Séminaire "salariat" de l’Institut Européen du Salariat

lundi 7 février - 14:00 - En ligne -

Lors de son intervention intitulée "Métamorphoses et permanences des parcours professionnels en France (1968-2018). Pour une approche cohortale et sexuée des évolutions de l’emploi", Marion Plault (UVSQ, Printemps) présentera les résultats de sa thèse.

Discutante : Claire Vivès (Cnam-Lise / CEET)

Résumé de l’intervention de Marion Plault :

Assiste-t-on réellement à une déstabilisation fondamentale de la relation d’emploi en France depuis la fin des « trente glorieuses » ? Dans cette présentation qui s’appuie sur une thèse de sociologie soutenue en 2019 intitulée Métamorphoses et permanences des parcours professionnels en France (1968-2018). Pour une approche cohortale et sexuée des évolutions de l’emploi, nous questionnerons l’idée selon laquelle la période contemporaine se caractérise par « un bouleversement en profondeur de la condition salariale » (Castel, 2009) qui se traduirait par une transformation majeure des trajectoires professionnelles entre des générations successives de travailleur·euses. Les bases empiriques de l’idée d’inversion du progrès social en matière d’emploi seront interrogées autour de trois dimensions des parcours professionnels : l’emploi et le non-emploi, l’instabilité professionnelle et la qualification. Leurs évolutions seront appréhendées par le biais d’une approche quantitative qui articule les perspectives transversale, longitudinale, cohortale et sexuée. Les parcours professionnels de trois cohortes de travailleur·euses (1945, 1960 et 1975) seront comparés à partir de données issues des enquêtes Emploi et de l’Echantillon Démographique Permanent.

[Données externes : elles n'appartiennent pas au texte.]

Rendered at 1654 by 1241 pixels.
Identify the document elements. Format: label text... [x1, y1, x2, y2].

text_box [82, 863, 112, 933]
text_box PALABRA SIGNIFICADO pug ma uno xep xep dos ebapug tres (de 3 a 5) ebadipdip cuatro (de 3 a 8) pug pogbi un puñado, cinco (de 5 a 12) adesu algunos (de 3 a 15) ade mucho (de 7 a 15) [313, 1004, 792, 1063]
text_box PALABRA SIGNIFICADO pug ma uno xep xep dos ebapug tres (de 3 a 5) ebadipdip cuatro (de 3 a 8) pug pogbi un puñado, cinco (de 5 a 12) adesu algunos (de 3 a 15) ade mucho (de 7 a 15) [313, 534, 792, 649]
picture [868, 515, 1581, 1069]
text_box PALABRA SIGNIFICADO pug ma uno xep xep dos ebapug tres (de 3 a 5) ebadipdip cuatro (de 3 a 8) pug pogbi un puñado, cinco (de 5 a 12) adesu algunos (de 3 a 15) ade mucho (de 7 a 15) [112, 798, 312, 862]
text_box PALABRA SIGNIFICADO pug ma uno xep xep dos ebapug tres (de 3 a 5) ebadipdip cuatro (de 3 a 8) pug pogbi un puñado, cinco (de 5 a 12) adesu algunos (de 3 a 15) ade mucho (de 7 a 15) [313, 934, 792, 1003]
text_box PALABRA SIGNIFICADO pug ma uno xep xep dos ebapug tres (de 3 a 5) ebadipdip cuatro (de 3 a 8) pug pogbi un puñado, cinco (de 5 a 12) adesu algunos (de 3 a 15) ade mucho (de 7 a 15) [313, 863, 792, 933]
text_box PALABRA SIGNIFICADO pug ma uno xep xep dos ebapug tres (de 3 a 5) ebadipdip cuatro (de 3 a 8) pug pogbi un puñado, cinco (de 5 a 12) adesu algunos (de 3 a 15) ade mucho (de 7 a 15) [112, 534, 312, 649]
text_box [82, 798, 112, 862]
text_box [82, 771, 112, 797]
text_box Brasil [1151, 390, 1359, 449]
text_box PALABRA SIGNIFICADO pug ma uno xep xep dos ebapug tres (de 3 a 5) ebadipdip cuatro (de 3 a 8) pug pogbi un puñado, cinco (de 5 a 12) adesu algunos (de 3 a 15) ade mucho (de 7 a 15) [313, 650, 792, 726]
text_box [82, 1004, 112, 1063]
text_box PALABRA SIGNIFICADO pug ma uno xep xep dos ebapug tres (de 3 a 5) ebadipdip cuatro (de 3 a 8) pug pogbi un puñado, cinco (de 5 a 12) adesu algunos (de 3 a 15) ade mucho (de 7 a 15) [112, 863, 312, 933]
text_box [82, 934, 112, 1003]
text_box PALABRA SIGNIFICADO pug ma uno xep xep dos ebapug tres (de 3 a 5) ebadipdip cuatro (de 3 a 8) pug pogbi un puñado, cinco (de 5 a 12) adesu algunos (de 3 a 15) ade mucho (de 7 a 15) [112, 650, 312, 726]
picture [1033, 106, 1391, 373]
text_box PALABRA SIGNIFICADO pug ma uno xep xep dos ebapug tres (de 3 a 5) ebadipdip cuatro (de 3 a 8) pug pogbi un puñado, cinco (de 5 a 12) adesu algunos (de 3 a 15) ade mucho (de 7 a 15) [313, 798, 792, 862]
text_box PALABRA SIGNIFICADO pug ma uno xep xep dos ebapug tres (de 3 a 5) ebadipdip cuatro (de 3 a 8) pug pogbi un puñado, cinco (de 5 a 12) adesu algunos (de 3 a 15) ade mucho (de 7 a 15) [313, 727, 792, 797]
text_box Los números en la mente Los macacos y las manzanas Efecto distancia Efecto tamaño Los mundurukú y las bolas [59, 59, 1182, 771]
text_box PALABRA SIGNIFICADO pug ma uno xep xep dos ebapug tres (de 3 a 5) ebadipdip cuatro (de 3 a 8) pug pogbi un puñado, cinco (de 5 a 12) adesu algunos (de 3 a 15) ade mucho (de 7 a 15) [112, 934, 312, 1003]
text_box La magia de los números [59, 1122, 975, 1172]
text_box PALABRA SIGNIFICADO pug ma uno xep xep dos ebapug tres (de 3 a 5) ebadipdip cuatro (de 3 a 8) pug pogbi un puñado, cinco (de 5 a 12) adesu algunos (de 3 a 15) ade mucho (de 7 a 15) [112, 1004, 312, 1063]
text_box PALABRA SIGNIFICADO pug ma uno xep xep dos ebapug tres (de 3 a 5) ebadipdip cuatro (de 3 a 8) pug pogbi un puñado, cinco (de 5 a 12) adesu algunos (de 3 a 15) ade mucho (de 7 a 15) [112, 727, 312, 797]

En portant une attention accrue aux effets de sexe, nous verrons que, malgré la massification du chômage, le modèle de société salariale s’est affirmé depuis la fin des « trente glorieuses » par un développement de la norme d’emploi au sein du salariat féminin. Nous remettrons ensuite en question l’idée d’une explosion et d’une généralisation de l’instabilité de l’emploi : bien que les emplois dérogatoires à la norme de l’emploi à durée indéterminée se soient considérablement développés au fil des cohortes, ils forment plus un nouveau mode d’entrée dans l’établissement employeur qu’une situation qui déstabilise à long terme les parcours professionnels. Enfin, nous interrogerons l’idée selon laquelle les conditions de déroulement des parcours professionnels se seraient considérablement dégradées entre les cohortes successives de travailleur·euses. L’hypothèse générale de la thèse remet donc en question l’idée d’une opposition dans les trajectoires professionnelles entre les générations du « plein-emploi » insérées dans la vie active pendant la période des « trente glorieuses » et les générations suivantes, aux parcours marqués par une dégradation généralisée des conditions d’emploi.